I have to agree with AllisterH that it's not item creation (which should be more adventure-driven, imo) or magic item trade that's the problem, but rather the nature of the 3E magic items. The "Big <#>" was always a part of D&D, but the ridiculous bonuses were not. In 1e & 2e, you could get a +1 to some stats from an item (STR excepted), and another +1 from a tome/manual... and that was it. Rings & cloaks of protection did not stack with each other(although they both provided bonuses to AC & saves, instead of just one or the other), and I dimly recall them not stacking with magic armor, either. There was no natural armor bonus. That said, the ogre/giant STR items were really disgustingly powerful.Wulf Ratbane said:And this is the problem with the Big Six.

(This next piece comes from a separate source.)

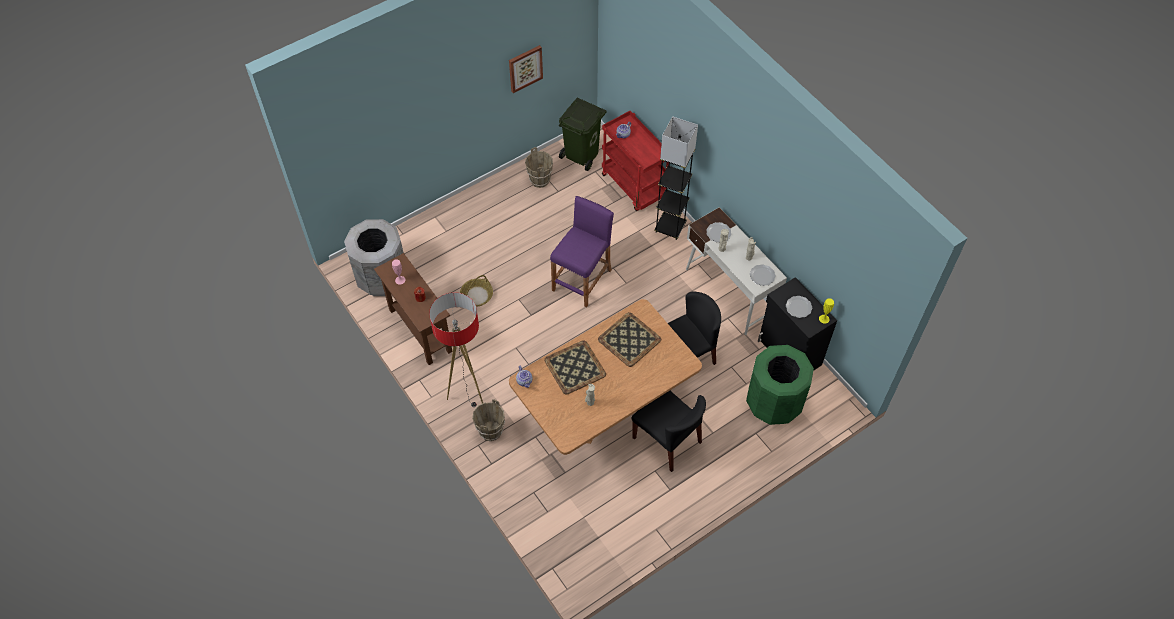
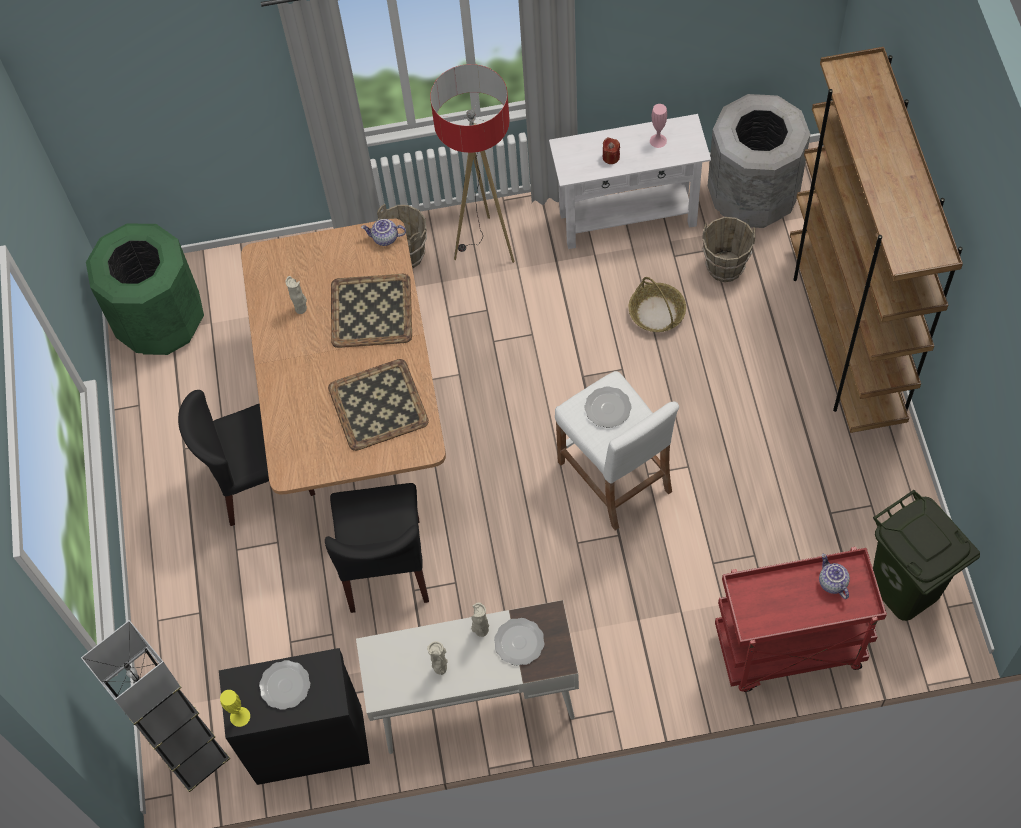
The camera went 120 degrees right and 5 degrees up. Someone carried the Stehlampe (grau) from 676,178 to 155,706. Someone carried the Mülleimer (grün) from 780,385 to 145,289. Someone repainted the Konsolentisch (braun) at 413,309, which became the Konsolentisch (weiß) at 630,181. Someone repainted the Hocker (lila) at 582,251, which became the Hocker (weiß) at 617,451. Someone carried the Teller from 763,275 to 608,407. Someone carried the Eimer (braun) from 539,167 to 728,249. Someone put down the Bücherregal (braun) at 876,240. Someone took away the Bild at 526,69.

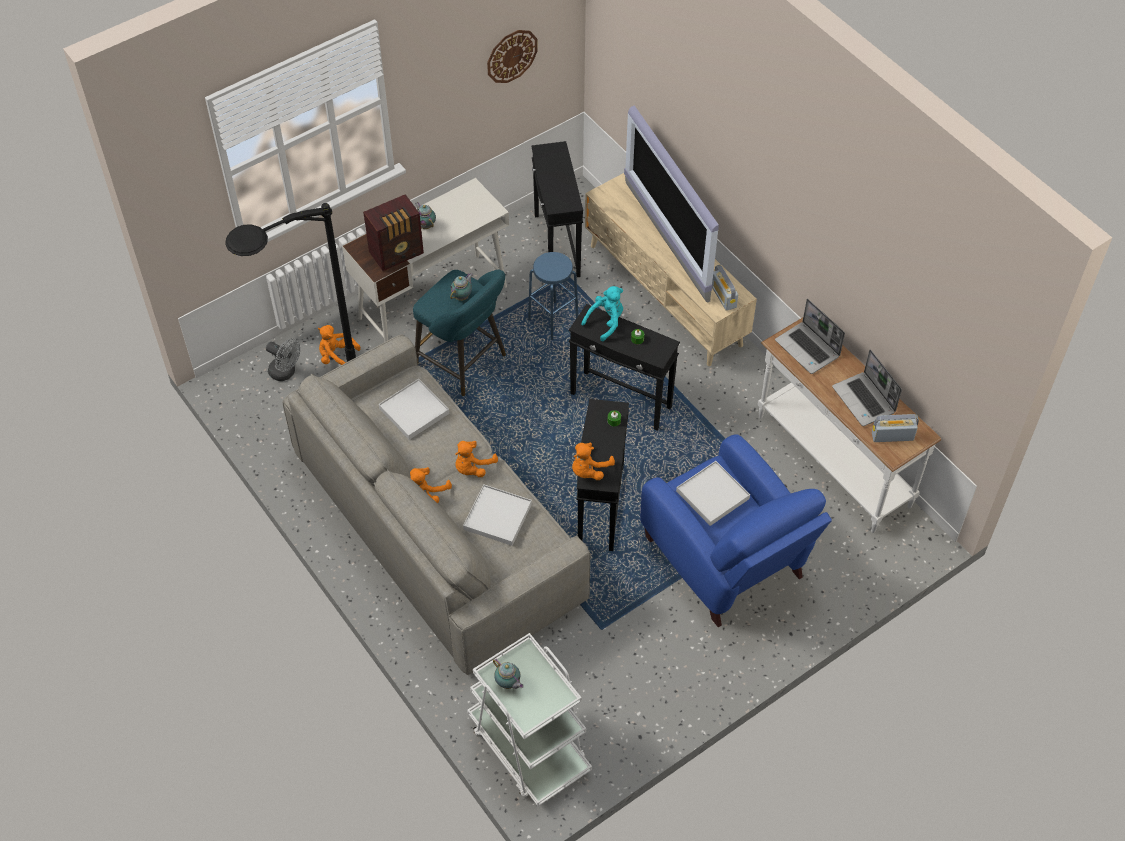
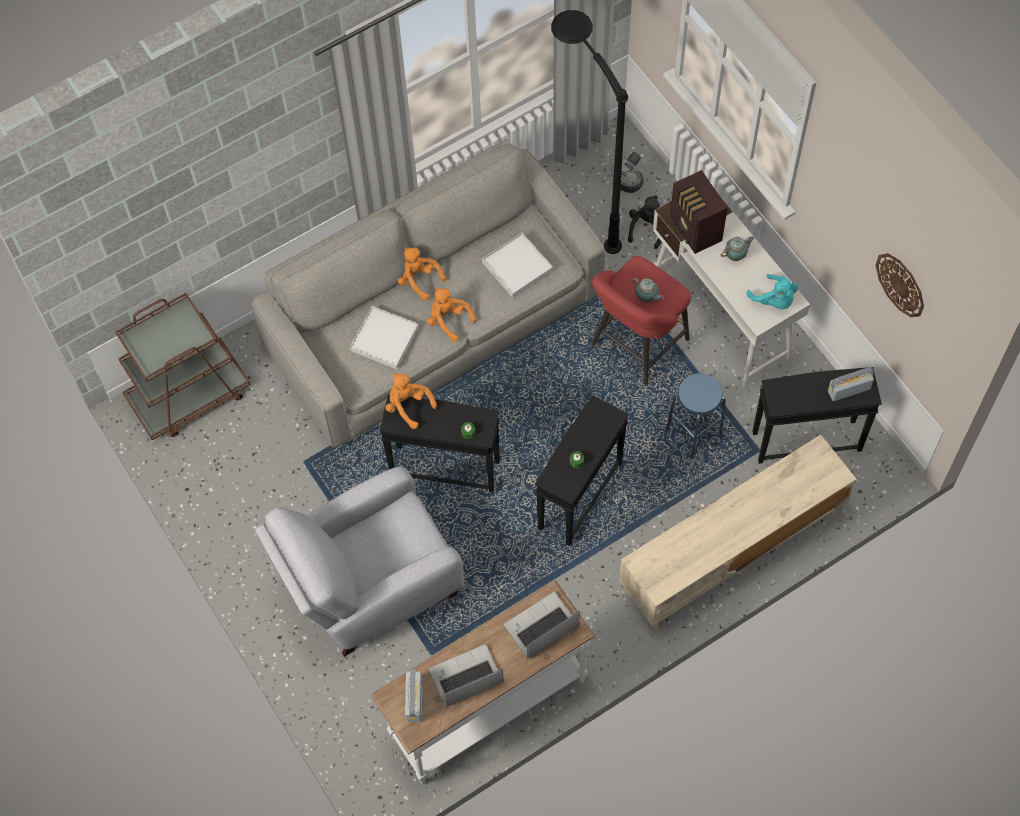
The camera went 95 degrees right and 10 degrees up. Someone repainted the Rollwagen (weiß) at 529,719, which became the Rollwagen (braun) at 183,366. Someone repainted the Sessel (blau) at 736,530, which became the Sessel (grau) at 359,561. Someone repainted the Hocker (türkis) at 459,333, which became the Hocker (rot) at 641,320. Someone repainted the Plüschtier (orange) at 339,345, which became the Plüschtier (schwarz) at 645,222. Someone carried the Plüschtier (türkis) from 602,313 to 772,292. Someone carried the Radio from 725,288 to 851,384. Someone took away the Teekanne at 508,674. Someone took away the Fernseher at 671,204. Someone took away the Tablett (weiß) at 713,493.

Not that they ever existed in 3e, simply that the designers did not anticipate (for whatever reason) that players would zero in on those six items as the best possible place to focus their resources. It was not anticipated that players would all have the Big Six constantly enchanted to a bonus appropriate for their level.
The Big Six in brutally efficient combination broke the 3e math, and it was Item Creation and the trade in magic items that got them there.
The mistake in 3e was ramping up all the bonuses that you could get from items, allowing them all to stack, and creating an exponential pricing scheme where lots of smaller bonuses were cheaper, and more effective, than a few big bonuses.